Bagian Dokumen:
········

OLEH: ABDUL KHOLIQ*
DALAM diskusi kemahasiswaan bertajuk “Moralitas Sebagai Upaya Membangun Bangsa”, yang digagas oleh Komunitas Mahasiswa Pamekasan (KOMPAS) Malang, telah menempatkan bahwa pendidikan moral sebagai kunci utama dalam membangun peradaban suatu bangsa.
Kenapa harus pendidikan moral? Sebab, modernitas dibarengi dengan teknologi yang serba canggi, justru manusia sendiri telah terhipnotis, terbelenggu dan terjajah oleh hasil kreasinya. Teknologi tidak lagi berperan sebagai “alat hidup”, melainkan sebagai “tujuan hidup”. Tidak jarang manusia terseret dalam keampuhannya, sehingga tingka laku, tamak, serakah, zalim dan lainnya, banyak kita jumpai dalam kehidupan sekitar kita.
Selain itu, teknologi tidak berperan sesuai dengan arti dan fungsinya, akan tetapi lebih dijunjung sebagai gaya hidup, pengangkat harkat dan martabat. Contoh: mobil merk A lebih canggi merk B,
Dari sinilah ada sebuah pergeseran nilai. Diakui atau tidak, mentalitas kita sekarang menjadi mental “matrealistik”, layaknya “tuhan” yang harus disembah. Kecukupan sandang, pangan bukan lagi arah dari kebahagiaan hidup. Yang menjadi arah kehidupannya adalah menumpuk uang, harta kekayaan. Kebahagiaan berubah menjadi barang nyata berupa limpahan materi.

········

Data yang Diberikan:
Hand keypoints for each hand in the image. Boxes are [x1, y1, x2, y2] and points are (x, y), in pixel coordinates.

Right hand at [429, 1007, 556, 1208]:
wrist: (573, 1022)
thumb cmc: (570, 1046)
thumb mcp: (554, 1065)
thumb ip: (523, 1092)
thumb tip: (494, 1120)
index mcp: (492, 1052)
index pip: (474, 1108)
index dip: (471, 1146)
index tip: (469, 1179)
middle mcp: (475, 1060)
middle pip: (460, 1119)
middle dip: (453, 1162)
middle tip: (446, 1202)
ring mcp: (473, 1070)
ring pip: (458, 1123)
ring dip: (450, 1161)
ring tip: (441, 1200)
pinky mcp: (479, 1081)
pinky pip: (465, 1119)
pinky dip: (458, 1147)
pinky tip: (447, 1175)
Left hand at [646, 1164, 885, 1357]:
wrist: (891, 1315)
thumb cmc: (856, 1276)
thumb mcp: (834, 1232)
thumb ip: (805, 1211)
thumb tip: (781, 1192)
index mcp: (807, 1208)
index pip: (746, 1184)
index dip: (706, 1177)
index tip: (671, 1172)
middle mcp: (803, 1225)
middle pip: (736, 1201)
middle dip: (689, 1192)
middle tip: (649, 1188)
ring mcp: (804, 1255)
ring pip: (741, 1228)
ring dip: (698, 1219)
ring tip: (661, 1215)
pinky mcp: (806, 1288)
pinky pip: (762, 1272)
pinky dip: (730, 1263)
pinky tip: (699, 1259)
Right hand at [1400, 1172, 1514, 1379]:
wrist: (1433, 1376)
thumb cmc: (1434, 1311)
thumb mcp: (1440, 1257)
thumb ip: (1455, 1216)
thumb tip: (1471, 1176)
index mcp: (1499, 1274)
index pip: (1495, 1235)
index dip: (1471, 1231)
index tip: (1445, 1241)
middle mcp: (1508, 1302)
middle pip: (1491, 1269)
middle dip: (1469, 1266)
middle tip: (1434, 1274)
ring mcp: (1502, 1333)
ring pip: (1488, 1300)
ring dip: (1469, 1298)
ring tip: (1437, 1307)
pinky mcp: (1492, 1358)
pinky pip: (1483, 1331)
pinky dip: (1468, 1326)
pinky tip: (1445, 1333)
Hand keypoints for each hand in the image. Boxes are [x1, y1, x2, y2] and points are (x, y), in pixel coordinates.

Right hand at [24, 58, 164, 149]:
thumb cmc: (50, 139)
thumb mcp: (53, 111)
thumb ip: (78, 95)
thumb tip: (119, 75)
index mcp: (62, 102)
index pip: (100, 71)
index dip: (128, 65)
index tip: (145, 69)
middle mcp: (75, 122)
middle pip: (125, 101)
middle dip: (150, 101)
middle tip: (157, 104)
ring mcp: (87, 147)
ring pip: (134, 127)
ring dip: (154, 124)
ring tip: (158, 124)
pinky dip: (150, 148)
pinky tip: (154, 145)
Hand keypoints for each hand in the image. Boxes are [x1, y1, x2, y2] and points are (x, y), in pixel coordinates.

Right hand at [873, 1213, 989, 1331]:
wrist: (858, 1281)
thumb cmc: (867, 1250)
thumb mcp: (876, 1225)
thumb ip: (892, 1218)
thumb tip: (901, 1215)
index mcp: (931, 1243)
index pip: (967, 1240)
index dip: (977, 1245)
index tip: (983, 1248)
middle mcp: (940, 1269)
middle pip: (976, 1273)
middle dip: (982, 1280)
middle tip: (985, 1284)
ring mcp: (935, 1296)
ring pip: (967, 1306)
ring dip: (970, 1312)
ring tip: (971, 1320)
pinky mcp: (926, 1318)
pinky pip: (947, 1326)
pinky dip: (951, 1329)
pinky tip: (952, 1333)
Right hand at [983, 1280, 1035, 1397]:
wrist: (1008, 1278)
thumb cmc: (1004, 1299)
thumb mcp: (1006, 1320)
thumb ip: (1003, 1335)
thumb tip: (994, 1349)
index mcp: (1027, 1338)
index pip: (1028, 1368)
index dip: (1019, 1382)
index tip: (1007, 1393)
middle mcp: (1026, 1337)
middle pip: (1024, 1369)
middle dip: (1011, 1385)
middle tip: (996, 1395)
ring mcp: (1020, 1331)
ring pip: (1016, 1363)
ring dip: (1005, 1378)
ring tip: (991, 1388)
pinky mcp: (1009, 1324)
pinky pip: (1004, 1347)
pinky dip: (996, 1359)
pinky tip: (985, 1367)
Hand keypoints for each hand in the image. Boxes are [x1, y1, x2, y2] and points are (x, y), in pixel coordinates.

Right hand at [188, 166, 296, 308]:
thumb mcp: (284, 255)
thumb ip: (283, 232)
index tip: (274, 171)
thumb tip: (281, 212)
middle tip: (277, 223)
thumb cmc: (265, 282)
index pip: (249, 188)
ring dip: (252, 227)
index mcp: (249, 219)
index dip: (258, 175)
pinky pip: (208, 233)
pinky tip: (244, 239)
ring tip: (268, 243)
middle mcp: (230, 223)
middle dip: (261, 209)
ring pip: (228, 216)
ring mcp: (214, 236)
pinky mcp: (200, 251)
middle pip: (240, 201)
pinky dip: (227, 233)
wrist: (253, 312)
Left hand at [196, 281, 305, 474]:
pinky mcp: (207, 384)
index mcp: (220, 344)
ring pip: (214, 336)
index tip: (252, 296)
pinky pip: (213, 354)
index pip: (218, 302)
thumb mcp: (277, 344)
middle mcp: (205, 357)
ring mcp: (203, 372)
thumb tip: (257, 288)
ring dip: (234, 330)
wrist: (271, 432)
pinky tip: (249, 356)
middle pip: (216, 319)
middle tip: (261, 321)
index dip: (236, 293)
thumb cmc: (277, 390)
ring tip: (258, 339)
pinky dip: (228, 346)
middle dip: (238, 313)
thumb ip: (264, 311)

········

Tugas Anda:
[1] Apakah pernyataan (a), (b), dan (c) berikut sesuai dengan teks tentang pendidikan moral? Jawab ya atau tidak untuk tiap pernyataan, disertai kutipan persis dari teks yang menjadi dasarnya. (a) Diskusi tersebut digagas oleh Komunitas Mahasiswa Pamekasan (KOMPAS) Malang. (b) Teknologi kini berperan sebagai "alat hidup". (c) Kecukupan sandang dan pangan masih menjadi arah kebahagiaan hidup.
[2] Sebutkan semua kata dalam teks tentang pendidikan moral yang menggambarkan keadaan manusia terhadap hasil kreasinya sendiri.
Baris-baris data tidak berkaitan dengan teks tentang pendidikan moral.

Jawaban yang Diharapkan:
[1]
(a) Ya: "yang digagas oleh Komunitas Mahasiswa Pamekasan (KOMPAS) Malang"
(b) Tidak: "Teknologi tidak lagi berperan sebagai “alat hidup”, melainkan sebagai “tujuan hidup”."
(c) Tidak: "Kecukupan sandang, pangan bukan lagi arah dari kebahagiaan hidup."

[2] terhipnotis, terbelenggu, terjajah